■ Directive ■
In the material below, find the line with "text: 18 ->" and the line with "THESE CHARTS TO", then output both and every line between them exactly, omitting pictures.

■ Extracted information ■
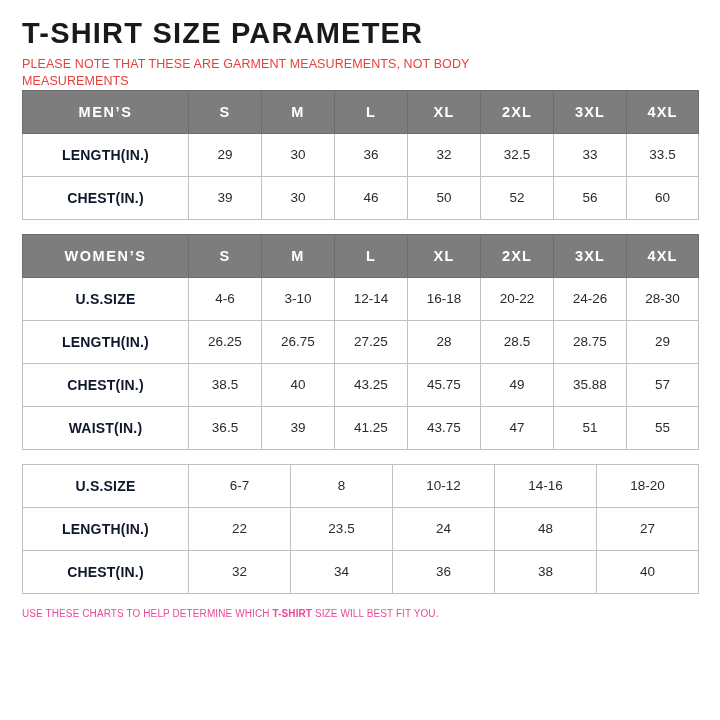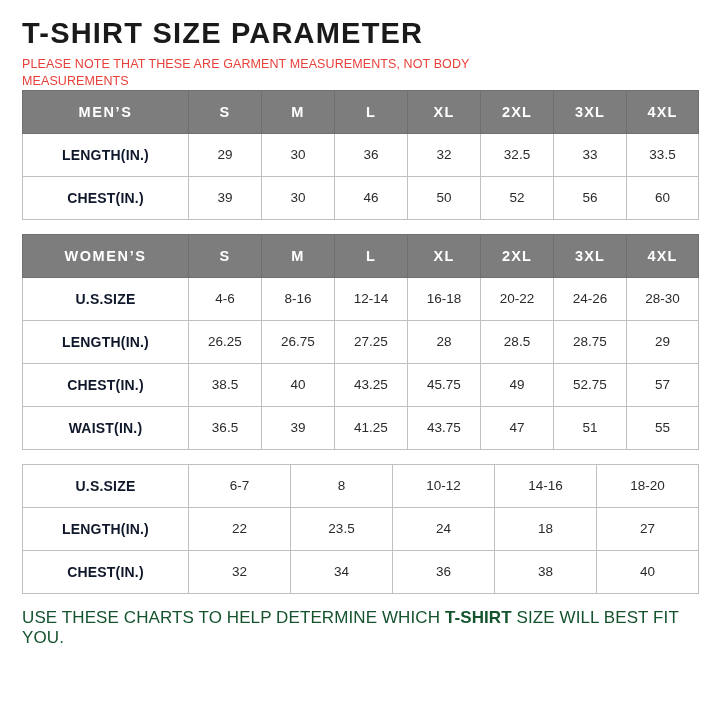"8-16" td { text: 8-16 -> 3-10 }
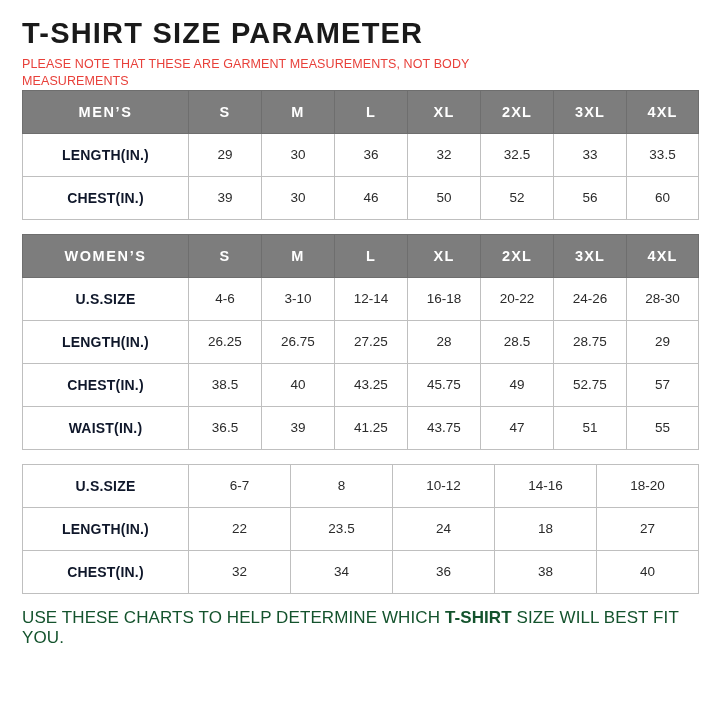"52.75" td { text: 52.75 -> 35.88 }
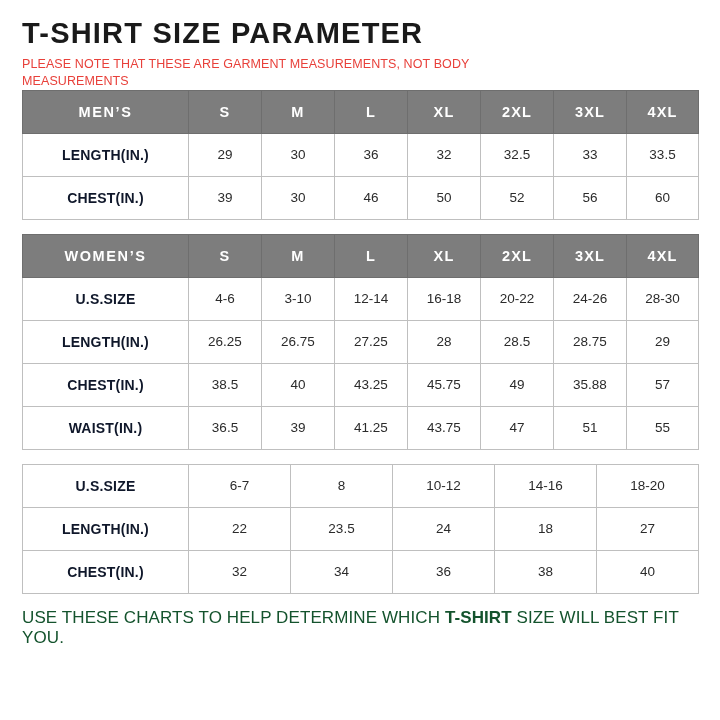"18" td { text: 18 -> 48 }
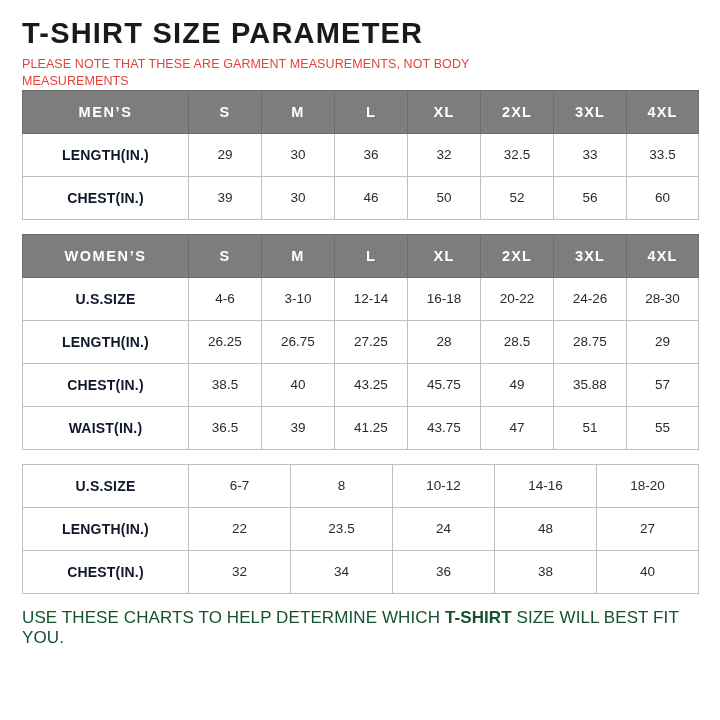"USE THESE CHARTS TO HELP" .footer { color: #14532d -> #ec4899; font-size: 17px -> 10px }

* * *

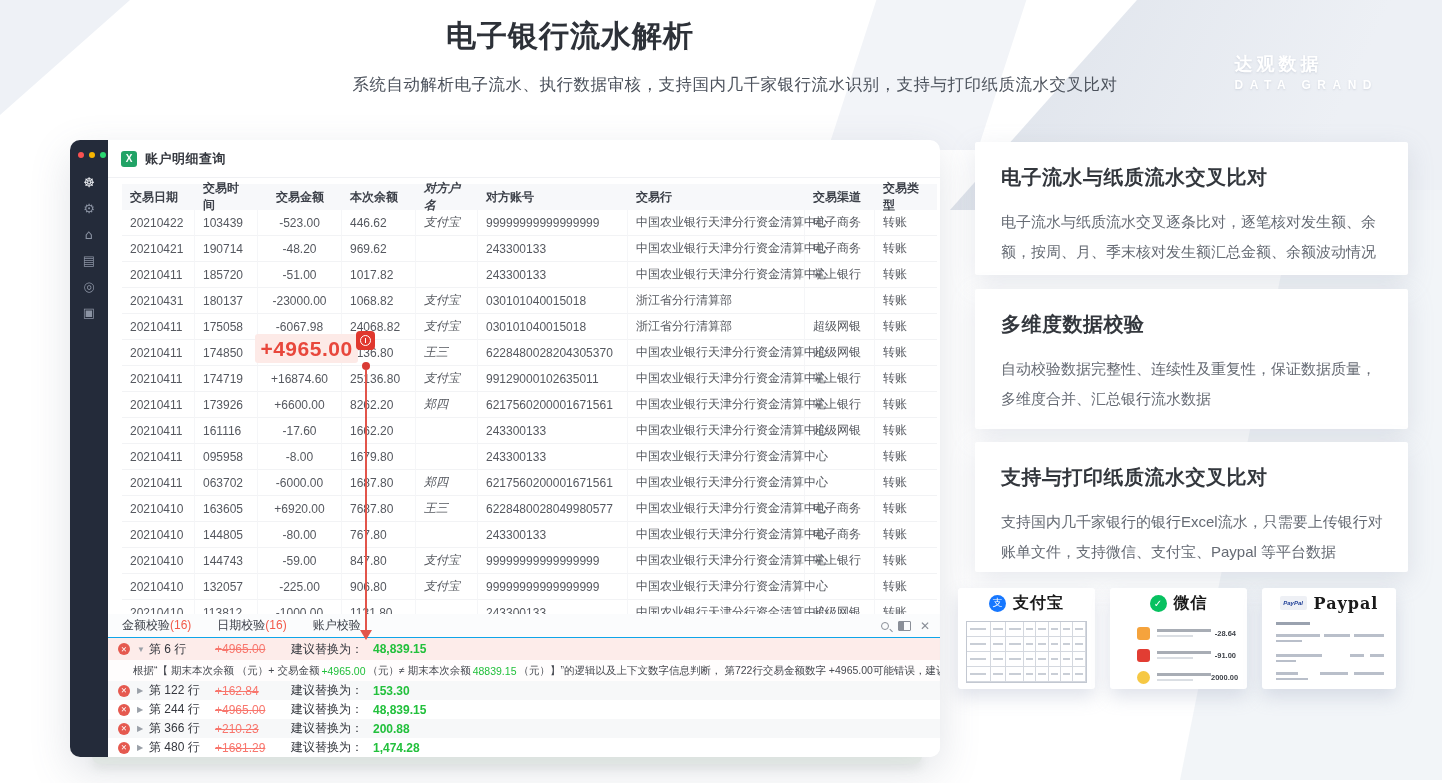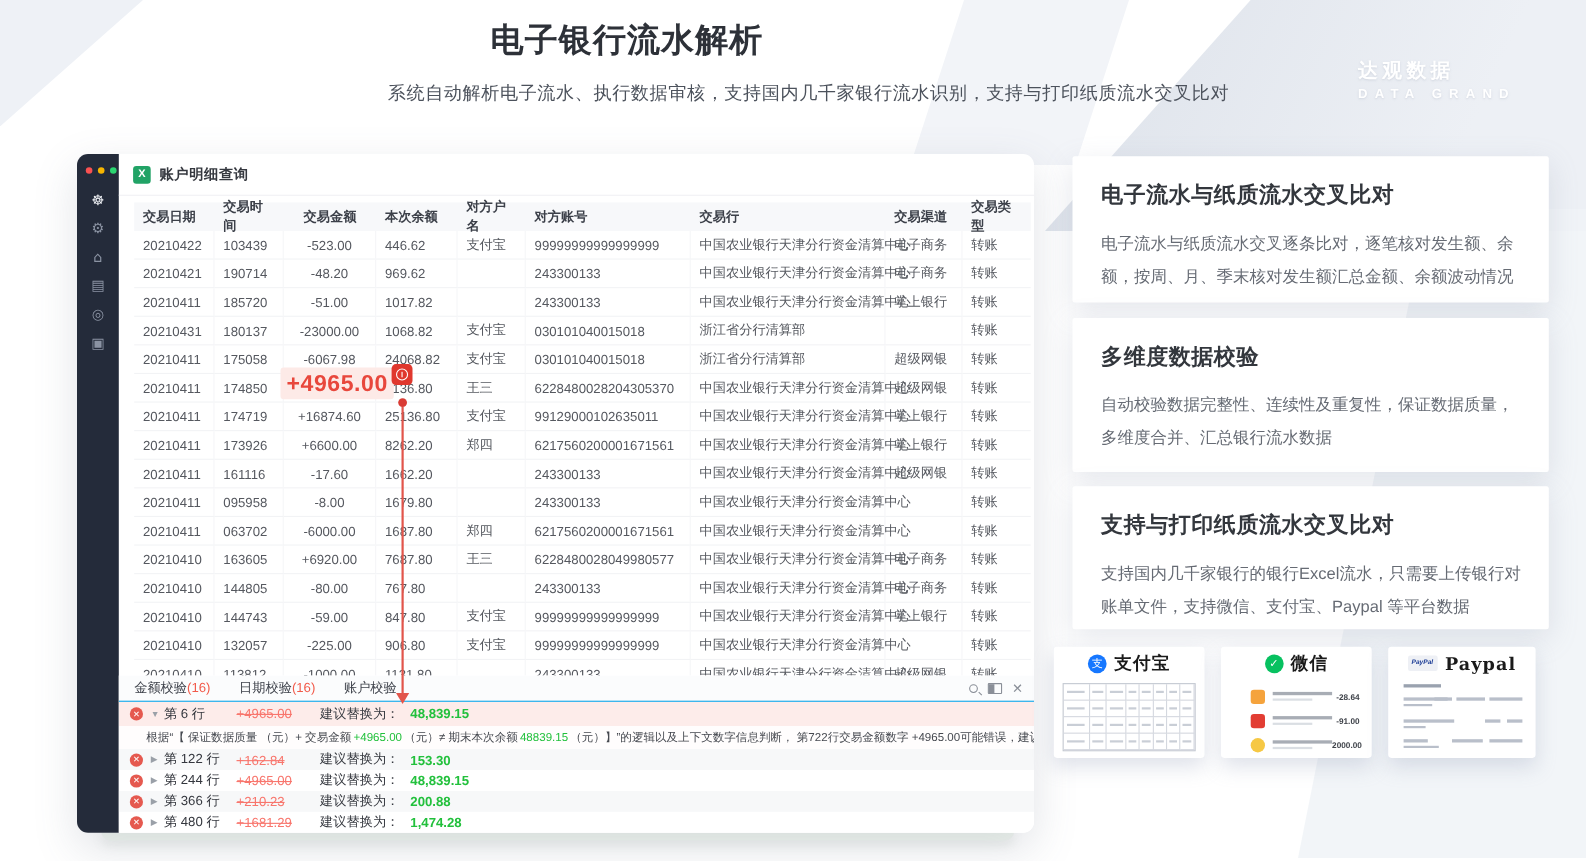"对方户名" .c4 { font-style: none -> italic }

■ Exercise response ■
"18" td { text: 18 -> 48 }
"USE THESE CHARTS TO HELP" .footer { color: #14532d -> #ec4899; font-size: 17px -> 10px }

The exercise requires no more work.